▶ _OBJETIVO DA TAREFA_: Transcreva todas as linhas dos dados abaixo, sem mudar nada.

▶ _DADOS FORNECIDOS_:
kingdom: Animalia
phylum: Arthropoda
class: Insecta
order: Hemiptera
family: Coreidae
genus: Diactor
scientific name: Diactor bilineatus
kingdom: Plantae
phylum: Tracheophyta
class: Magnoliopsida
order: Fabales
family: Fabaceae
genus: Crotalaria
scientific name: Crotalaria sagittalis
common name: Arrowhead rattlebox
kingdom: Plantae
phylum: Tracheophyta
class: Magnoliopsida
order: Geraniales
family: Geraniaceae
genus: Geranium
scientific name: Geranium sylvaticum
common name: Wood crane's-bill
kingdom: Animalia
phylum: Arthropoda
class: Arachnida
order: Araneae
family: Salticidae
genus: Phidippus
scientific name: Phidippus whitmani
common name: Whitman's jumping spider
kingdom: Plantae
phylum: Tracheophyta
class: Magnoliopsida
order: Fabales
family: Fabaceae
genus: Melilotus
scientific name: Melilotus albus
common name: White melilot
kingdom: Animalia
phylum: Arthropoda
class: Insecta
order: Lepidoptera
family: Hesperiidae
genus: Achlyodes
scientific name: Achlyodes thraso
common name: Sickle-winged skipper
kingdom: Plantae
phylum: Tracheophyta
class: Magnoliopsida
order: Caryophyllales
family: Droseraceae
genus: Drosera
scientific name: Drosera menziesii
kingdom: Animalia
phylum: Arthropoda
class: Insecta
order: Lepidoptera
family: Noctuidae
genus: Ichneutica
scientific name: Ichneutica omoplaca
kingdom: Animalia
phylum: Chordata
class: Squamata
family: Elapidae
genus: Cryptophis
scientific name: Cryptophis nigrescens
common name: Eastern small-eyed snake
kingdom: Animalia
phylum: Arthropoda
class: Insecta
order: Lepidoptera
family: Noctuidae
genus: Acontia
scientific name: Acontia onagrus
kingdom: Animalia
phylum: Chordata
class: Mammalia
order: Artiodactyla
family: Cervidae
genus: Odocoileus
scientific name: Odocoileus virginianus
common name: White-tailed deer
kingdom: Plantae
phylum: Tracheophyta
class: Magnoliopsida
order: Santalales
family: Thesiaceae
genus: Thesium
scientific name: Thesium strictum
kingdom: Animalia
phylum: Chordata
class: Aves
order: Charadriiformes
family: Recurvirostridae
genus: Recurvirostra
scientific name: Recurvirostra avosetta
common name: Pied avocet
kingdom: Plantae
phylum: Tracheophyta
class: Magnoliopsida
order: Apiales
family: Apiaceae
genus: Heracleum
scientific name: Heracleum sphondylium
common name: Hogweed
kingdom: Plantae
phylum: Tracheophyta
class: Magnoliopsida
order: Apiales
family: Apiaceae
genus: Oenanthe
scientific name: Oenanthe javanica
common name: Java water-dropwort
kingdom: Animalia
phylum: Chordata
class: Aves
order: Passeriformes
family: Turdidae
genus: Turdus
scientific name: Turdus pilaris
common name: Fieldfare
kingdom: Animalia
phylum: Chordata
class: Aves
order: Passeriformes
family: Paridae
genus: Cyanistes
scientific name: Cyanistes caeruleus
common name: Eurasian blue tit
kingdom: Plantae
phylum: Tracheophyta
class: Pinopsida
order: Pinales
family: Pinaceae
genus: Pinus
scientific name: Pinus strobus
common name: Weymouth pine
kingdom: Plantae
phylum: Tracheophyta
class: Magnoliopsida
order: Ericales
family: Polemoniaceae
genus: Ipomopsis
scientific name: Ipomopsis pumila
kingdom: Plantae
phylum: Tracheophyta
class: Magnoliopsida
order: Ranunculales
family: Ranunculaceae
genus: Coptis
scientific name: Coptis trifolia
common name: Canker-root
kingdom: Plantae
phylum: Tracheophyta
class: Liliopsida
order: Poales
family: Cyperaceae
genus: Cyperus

▶ _TAREFA CONCLUÍDA_:
kingdom: Animalia
phylum: Arthropoda
class: Insecta
order: Hemiptera
family: Coreidae
genus: Diactor
scientific name: Diactor bilineatus
kingdom: Plantae
phylum: Tracheophyta
class: Magnoliopsida
order: Fabales
family: Fabaceae
genus: Crotalaria
scientific name: Crotalaria sagittalis
common name: Arrowhead rattlebox
kingdom: Plantae
phylum: Tracheophyta
class: Magnoliopsida
order: Geraniales
family: Geraniaceae
genus: Geranium
scientific name: Geranium sylvaticum
common name: Wood crane's-bill
kingdom: Animalia
phylum: Arthropoda
class: Arachnida
order: Araneae
family: Salticidae
genus: Phidippus
scientific name: Phidippus whitmani
common name: Whitman's jumping spider
kingdom: Plantae
phylum: Tracheophyta
class: Magnoliopsida
order: Fabales
family: Fabaceae
genus: Melilotus
scientific name: Melilotus albus
common name: White melilot
kingdom: Animalia
phylum: Arthropoda
class: Insecta
order: Lepidoptera
family: Hesperiidae
genus: Achlyodes
scientific name: Achlyodes thraso
common name: Sickle-winged skipper
kingdom: Plantae
phylum: Tracheophyta
class: Magnoliopsida
order: Caryophyllales
family: Droseraceae
genus: Drosera
scientific name: Drosera menziesii
kingdom: Animalia
phylum: Arthropoda
class: Insecta
order: Lepidoptera
family: Noctuidae
genus: Ichneutica
scientific name: Ichneutica omoplaca
kingdom: Animalia
phylum: Chordata
class: Squamata
family: Elapidae
genus: Cryptophis
scientific name: Cryptophis nigrescens
common name: Eastern small-eyed snake
kingdom: Animalia
phylum: Arthropoda
class: Insecta
order: Lepidoptera
family: Noctuidae
genus: Acontia
scientific name: Acontia onagrus
kingdom: Animalia
phylum: Chordata
class: Mammalia
order: Artiodactyla
family: Cervidae
genus: Odocoileus
scientific name: Odocoileus virginianus
common name: White-tailed deer
kingdom: Plantae
phylum: Tracheophyta
class: Magnoliopsida
order: Santalales
family: Thesiaceae
genus: Thesium
scientific name: Thesium strictum
kingdom: Animalia
phylum: Chordata
class: Aves
order: Charadriiformes
family: Recurvirostridae
genus: Recurvirostra
scientific name: Recurvirostra avosetta
common name: Pied avocet
kingdom: Plantae
phylum: Tracheophyta
class: Magnoliopsida
order: Apiales
family: Apiaceae
genus: Heracleum
scientific name: Heracleum sphondylium
common name: Hogweed
kingdom: Plantae
phylum: Tracheophyta
class: Magnoliopsida
order: Apiales
family: Apiaceae
genus: Oenanthe
scientific name: Oenanthe javanica
common name: Java water-dropwort
kingdom: Animalia
phylum: Chordata
class: Aves
order: Passeriformes
family: Turdidae
genus: Turdus
scientific name: Turdus pilaris
common name: Fieldfare
kingdom: Animalia
phylum: Chordata
class: Aves
order: Passeriformes
family: Paridae
genus: Cyanistes
scientific name: Cyanistes caeruleus
common name: Eurasian blue tit
kingdom: Plantae
phylum: Tracheophyta
class: Pinopsida
order: Pinales
family: Pinaceae
genus: Pinus
scientific name: Pinus strobus
common name: Weymouth pine
kingdom: Plantae
phylum: Tracheophyta
class: Magnoliopsida
order: Ericales
family: Polemoniaceae
genus: Ipomopsis
scientific name: Ipomopsis pumila
kingdom: Plantae
phylum: Tracheophyta
class: Magnoliopsida
order: Ranunculales
family: Ranunculaceae
genus: Coptis
scientific name: Coptis trifolia
common name: Canker-root
kingdom: Plantae
phylum: Tracheophyta
class: Liliopsida
order: Poales
family: Cyperaceae
genus: Cyperus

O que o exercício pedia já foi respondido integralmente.